» EXERCISE OBJECTIVE
The listing below must be duplicated in full, with nothing altered.

» DATA FOR ANALYSIS
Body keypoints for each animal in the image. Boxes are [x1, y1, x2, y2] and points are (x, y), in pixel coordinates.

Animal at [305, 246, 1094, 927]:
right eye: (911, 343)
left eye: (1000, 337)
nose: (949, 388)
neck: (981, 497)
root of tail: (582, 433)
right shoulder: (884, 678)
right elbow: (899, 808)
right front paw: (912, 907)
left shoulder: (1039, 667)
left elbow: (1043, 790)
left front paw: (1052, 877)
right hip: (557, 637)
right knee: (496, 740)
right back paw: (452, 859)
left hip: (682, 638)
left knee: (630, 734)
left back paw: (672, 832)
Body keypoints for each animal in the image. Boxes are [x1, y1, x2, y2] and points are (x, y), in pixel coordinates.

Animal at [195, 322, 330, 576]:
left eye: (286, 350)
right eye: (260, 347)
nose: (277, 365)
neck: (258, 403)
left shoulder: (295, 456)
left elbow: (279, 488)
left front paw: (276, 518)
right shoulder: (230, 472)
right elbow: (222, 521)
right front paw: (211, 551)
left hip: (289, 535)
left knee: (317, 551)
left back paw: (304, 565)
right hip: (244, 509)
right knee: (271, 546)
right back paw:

» REPLY TO THE TASK
Body keypoints for each animal in the image. Boxes are [x1, y1, x2, y2] and points are (x, y), in pixel coordinates.

Animal at [305, 246, 1094, 927]:
right eye: (911, 343)
left eye: (1000, 337)
nose: (949, 388)
neck: (981, 497)
root of tail: (582, 433)
right shoulder: (884, 678)
right elbow: (899, 808)
right front paw: (912, 907)
left shoulder: (1039, 667)
left elbow: (1043, 790)
left front paw: (1052, 877)
right hip: (557, 637)
right knee: (496, 740)
right back paw: (452, 859)
left hip: (682, 638)
left knee: (630, 734)
left back paw: (672, 832)
Body keypoints for each animal in the image. Boxes are [x1, y1, x2, y2] and points are (x, y), in pixel coordinates.

Animal at [195, 322, 330, 576]:
left eye: (286, 350)
right eye: (260, 347)
nose: (277, 365)
neck: (258, 403)
left shoulder: (295, 456)
left elbow: (279, 488)
left front paw: (276, 518)
right shoulder: (230, 472)
right elbow: (222, 521)
right front paw: (211, 551)
left hip: (289, 535)
left knee: (317, 551)
left back paw: (304, 565)
right hip: (244, 509)
right knee: (271, 546)
right back paw:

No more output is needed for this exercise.